In the following exercises, a variety of situations involving children are described. For each situation, write down at lease 2 behavior reflections.
Bent is carefully putting each block on a shelf during clean-up.
A. You are being very careful to put each block in its place.
B. You’re cleaning up.
1. Karen has had a long turn at the microscope and now, without anyone telling her to, is giving Paul a turn.
2. Paul has finished with his lunch and is putting his dishes away.
3. Right before supper, Keith is helping Mom setting up the table.
4. Jonathan helps you put the laundry and the soap into the washing machine
Constructing Effective Encouragement
This exercise will give you an opportunity to formulate your own effective encouragement.
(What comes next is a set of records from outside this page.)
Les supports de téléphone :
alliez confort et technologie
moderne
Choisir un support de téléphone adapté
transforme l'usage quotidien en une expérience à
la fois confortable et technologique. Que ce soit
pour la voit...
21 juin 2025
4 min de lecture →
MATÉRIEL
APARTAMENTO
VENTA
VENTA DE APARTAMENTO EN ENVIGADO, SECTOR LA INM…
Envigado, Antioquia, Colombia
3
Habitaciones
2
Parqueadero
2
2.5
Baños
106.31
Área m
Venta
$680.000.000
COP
Read each situation, and then write at least one effective encouragement you could use in response.
1. It is clean up time. John is helping you picking up all the blocks and put them away.
2. Amy is showing you the puzzle she has just completed.
3. John has crawled over to a cupboard and pulled himself upright for the first time.
Constructing Affective Reflections
This exercise will give you an opportunity to formulate your own affective reflections. The following are some typical statements made by children. Read each statement, and then write at least one affective reflection you could use in response.
Look, I finished this all by myself.
Affective reflection: It makes you feel proud to have gotten it by yourself. You’re please with the job you’ve done.
1. When is my mommy going to come?
2. I wish I could go along. He always gets to go everywhere.
3. I made a dinosaur all by myself!!
4. I am always last.
5. I don’t want to go to bed! It’s too early.